Pennyroyal

Annette McDermott
Reviewed by Terri Forehand RN
pennyroyal

Pennyroyal (Mentha pulegium and Hedeoma pulegoides) is a member of the mint family. The herb has a history of being used medicinally but unlike most other mint species, pennyroyal is toxic.

Characteristics

Pennyroyal grows up to two feet tall. It is a perennial and has oval green leaves and bluish-purple or pink whorls. The herb is native to Europe and parts of Asia but is now plentiful in North America, especially in sunny woodland areas, and is invasive.

Pennyroyal has a powerful, bitter odor and minty taste.

Uses

Both the essential oil and leaves of pennyroyal are used in therapeutic preparations. Pennyroyal is also used to repel insects.

Medicinal Uses

Medline Plus (Medline) mentions the following uses for the pennyroyal but also says there is insufficient evidence to support its effectiveness:

  • As an abortifacient
  • To regulate or start menstruation
  • Control muscle spasms
  • Cause sweating
  • Increase urine production
  • Increase strength
  • To treat stomach pains and intestinal issues
  • To treat liver and gall bladder trouble
  • To treat colds and respiratory problems

Insect Repellent

Pennyroyal can be grown in a garden or pot or around the perimeter of a home to help repel insects. It is also used as a flea and tick repellent for pets; however, pennyroyal essential oil may pose high risk to pets. Pets may experience the same toxic side effects as humans when ingesting pennyroyal.

Even though pennyroyal is used externally as a flea repellent, animals may lick the oil and experience toxicity. As a result, it is not recommended that pennyroyal be used on animals.

Aromatherapy

Pennyroyal essential oil is sometimes used in aromatherapy as a massage oil or foot rub. Home Remedy Central states on its website that pennyroyal essential oil should not be used in aromatherapy due to potential toxicity.

External Use

Fresh pennyroyal herb may be crushed in an infusion for external use. Wet pennyroyal tea bags are sometimes used on the skin to repel insects or relieve bites. However, you should only use pennyroyal externally under the instruction of a natural health practitioner or your physician.

Work required = Decide whether each statement below agrees with the pennyroyal article, answering yes or no and quoting the words of the article that settle it. 1. Pennyroyal is native to North America. 2. Pennyroyal can reach a height of two feet. 3. Medline Plus reports strong evidence that pennyroyal works for the uses it lists.

The data =
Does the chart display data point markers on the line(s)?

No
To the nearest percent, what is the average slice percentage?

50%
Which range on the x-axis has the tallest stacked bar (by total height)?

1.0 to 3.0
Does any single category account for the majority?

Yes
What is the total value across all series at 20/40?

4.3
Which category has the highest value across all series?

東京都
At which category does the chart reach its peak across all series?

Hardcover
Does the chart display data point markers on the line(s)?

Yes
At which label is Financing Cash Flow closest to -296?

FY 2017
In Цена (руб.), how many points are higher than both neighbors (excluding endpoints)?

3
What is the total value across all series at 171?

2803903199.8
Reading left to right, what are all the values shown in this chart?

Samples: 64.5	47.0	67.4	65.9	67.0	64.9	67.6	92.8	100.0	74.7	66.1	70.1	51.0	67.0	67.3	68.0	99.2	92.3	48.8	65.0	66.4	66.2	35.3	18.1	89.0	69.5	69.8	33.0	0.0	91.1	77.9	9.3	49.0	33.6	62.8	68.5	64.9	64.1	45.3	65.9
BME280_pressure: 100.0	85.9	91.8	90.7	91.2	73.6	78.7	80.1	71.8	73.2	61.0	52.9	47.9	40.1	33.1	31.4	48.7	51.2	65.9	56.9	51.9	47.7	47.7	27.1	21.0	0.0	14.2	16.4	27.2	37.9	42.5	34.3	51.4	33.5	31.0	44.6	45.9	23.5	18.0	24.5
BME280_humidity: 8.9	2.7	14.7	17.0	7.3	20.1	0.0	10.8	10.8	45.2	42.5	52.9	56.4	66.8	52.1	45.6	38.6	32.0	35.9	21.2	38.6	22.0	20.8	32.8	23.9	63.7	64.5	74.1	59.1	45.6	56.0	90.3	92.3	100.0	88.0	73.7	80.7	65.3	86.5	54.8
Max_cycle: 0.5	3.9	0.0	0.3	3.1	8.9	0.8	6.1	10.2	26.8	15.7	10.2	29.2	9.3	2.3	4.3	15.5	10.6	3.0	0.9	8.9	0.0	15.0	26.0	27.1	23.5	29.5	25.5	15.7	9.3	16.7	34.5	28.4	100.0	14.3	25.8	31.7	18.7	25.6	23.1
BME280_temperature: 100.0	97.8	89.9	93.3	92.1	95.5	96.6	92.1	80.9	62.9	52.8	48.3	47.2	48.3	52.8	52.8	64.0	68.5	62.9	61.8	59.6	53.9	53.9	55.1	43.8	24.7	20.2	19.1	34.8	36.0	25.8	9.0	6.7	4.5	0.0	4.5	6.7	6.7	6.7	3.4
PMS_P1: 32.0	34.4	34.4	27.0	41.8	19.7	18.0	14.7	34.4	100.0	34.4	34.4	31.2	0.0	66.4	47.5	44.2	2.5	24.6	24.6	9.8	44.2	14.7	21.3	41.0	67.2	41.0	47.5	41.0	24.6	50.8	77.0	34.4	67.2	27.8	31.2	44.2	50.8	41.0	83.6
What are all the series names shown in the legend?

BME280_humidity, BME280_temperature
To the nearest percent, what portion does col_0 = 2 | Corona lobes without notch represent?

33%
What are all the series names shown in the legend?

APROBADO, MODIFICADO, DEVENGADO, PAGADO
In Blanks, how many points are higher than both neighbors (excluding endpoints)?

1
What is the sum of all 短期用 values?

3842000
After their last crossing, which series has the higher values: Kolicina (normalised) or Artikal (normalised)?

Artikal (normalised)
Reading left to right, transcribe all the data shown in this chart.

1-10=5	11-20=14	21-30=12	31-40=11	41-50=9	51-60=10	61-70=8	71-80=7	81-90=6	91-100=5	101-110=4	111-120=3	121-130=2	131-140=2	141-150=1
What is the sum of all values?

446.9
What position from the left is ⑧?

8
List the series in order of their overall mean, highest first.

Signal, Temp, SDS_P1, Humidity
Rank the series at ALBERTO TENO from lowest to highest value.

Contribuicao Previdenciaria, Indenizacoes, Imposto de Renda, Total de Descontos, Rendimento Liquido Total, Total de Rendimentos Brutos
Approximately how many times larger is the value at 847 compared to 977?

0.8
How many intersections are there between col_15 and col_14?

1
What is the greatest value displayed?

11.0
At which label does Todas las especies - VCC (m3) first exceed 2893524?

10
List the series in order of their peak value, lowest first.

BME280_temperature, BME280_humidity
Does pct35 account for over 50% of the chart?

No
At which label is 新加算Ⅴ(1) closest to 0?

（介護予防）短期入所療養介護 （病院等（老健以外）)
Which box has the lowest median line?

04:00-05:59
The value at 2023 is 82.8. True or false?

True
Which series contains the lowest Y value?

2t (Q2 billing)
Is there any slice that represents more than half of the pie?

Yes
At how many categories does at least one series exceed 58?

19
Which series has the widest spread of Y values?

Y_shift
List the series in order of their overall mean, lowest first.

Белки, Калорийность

Exercise output =
1. No: "The herb is native to Europe and parts of Asia but is now plentiful in North America"
2. Yes: "Pennyroyal grows up to two feet tall."
3. No: "also says there is insufficient evidence to support its effectiveness"